BACKGROUND: Large population-based genome-wide association studies have identified several multiple sclerosis (MS) genetic risk variants, but the existing missing heritability warrants different strategies. Isolated populations offer an alternative way of searching for rare genetic variants and evaluating the possible role of consanguinity in the development of MS. Studies of consanguinity and MS risk have yielded conflicting results.
OBJECTIVES: In this study we investigated the role of consanguinity on MS risk in the relatively isolated Faroe Islands, which have a presumed high level of inbreeding.
METHODS: A total of 29 cases and 28 matched controls were genotyped and assessed for inbreeding coefficients, number of runs of homozygosity (ROH) at different lengths and observed number of homozygotes as measures of relatedness. Parametric and non-parametric statistical models were applied.

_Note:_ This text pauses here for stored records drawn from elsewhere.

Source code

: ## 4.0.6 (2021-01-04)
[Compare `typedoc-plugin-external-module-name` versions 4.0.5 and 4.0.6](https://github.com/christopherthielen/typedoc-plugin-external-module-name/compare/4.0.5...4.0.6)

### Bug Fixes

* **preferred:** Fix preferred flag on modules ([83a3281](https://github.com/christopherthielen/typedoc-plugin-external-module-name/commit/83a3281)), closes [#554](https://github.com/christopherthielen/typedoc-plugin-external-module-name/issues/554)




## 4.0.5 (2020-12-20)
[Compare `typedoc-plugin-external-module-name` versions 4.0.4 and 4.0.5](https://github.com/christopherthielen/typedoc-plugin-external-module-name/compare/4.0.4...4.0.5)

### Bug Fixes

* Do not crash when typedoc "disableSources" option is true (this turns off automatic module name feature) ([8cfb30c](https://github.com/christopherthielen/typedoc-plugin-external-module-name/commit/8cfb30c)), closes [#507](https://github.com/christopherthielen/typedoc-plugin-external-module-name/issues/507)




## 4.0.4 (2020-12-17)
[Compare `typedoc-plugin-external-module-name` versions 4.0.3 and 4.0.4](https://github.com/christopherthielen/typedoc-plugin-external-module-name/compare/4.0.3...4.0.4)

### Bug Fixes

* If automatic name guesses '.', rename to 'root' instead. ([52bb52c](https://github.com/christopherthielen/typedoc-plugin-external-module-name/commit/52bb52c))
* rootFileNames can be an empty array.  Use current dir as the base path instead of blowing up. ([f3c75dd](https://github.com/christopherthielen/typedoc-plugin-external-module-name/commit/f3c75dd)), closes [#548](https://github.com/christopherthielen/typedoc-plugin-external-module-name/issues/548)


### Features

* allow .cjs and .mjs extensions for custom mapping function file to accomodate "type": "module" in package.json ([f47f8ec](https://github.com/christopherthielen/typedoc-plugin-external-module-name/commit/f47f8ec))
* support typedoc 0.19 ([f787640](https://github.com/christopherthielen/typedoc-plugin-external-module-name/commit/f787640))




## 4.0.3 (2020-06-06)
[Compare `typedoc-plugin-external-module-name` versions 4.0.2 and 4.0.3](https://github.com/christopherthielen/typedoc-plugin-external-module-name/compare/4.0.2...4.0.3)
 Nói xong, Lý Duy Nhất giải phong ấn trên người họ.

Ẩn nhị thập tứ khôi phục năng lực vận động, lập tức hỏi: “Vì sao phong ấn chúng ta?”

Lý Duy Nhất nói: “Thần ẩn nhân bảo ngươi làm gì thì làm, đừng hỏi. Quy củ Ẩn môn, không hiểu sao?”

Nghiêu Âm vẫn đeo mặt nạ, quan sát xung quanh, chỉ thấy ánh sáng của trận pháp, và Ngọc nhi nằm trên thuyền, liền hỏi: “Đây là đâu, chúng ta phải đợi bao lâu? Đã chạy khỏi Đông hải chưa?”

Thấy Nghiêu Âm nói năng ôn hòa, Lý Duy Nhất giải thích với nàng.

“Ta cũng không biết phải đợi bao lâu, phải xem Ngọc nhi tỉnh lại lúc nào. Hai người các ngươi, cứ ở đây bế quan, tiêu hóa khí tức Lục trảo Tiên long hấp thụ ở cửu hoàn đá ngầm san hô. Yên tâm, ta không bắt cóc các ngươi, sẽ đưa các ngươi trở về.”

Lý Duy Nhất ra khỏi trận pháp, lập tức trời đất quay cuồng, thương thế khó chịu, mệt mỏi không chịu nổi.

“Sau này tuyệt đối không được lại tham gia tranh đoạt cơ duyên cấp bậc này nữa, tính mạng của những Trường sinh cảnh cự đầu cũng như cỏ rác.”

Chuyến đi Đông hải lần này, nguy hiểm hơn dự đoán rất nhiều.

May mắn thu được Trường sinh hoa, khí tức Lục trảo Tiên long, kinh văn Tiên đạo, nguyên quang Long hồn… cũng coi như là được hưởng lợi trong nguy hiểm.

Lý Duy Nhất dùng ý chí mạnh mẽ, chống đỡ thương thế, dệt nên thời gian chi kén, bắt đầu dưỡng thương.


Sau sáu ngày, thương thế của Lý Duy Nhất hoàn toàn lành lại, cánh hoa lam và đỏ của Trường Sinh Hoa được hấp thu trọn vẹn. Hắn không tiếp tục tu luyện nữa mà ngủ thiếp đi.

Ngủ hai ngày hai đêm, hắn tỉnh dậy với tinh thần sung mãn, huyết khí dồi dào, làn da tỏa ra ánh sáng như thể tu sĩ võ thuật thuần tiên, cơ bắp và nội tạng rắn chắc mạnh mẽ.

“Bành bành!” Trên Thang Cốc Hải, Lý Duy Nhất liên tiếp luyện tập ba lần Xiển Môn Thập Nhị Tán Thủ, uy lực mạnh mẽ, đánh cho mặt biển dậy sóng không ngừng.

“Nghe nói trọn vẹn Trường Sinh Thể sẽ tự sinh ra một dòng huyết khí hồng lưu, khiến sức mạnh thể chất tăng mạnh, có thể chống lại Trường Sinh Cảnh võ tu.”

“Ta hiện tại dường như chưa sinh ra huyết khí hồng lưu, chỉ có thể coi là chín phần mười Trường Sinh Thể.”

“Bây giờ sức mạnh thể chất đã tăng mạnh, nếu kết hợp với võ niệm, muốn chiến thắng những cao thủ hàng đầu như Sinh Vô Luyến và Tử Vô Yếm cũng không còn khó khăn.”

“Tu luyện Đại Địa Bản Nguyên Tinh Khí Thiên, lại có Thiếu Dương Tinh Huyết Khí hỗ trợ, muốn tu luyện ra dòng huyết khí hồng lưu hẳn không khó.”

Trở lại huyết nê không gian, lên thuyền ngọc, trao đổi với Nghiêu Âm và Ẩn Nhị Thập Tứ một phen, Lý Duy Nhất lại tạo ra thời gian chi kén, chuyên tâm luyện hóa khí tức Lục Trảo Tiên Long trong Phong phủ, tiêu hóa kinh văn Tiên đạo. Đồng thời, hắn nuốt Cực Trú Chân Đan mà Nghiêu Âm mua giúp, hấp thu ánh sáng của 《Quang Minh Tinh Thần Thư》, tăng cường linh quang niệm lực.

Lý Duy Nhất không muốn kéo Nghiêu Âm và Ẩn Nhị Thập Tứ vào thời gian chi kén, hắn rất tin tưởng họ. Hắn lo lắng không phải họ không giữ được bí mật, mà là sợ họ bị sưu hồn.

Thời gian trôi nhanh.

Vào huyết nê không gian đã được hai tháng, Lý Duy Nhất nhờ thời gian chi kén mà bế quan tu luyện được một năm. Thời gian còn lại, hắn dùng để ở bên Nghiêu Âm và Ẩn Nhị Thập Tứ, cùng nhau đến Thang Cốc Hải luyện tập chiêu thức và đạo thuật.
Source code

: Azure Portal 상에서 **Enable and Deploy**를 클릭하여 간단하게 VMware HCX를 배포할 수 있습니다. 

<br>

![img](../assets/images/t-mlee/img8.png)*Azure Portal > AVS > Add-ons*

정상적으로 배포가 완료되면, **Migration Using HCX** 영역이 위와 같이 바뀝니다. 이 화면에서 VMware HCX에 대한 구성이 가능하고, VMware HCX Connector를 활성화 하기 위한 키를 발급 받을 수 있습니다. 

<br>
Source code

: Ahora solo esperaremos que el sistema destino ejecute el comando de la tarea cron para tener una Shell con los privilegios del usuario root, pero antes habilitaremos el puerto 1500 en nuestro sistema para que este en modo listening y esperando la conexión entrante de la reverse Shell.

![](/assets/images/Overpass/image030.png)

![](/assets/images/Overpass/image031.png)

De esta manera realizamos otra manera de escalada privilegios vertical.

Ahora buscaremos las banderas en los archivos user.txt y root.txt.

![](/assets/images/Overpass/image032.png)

RESULTS: Both cases and controls exhibited considerable relatedness demonstrated by very high inbreeding coefficients, large number of observed homozygotes and many long ROH. However, apart from the number of ROH ≥ 2.5 mega base pairs, no significant differences between the two groups were observed.
CONCLUSIONS: Overall, no significant difference between cases and controls were found, indicating that consanguinity in itself does not appear to be an important risk factor for MS in the population of the Faroe Islands.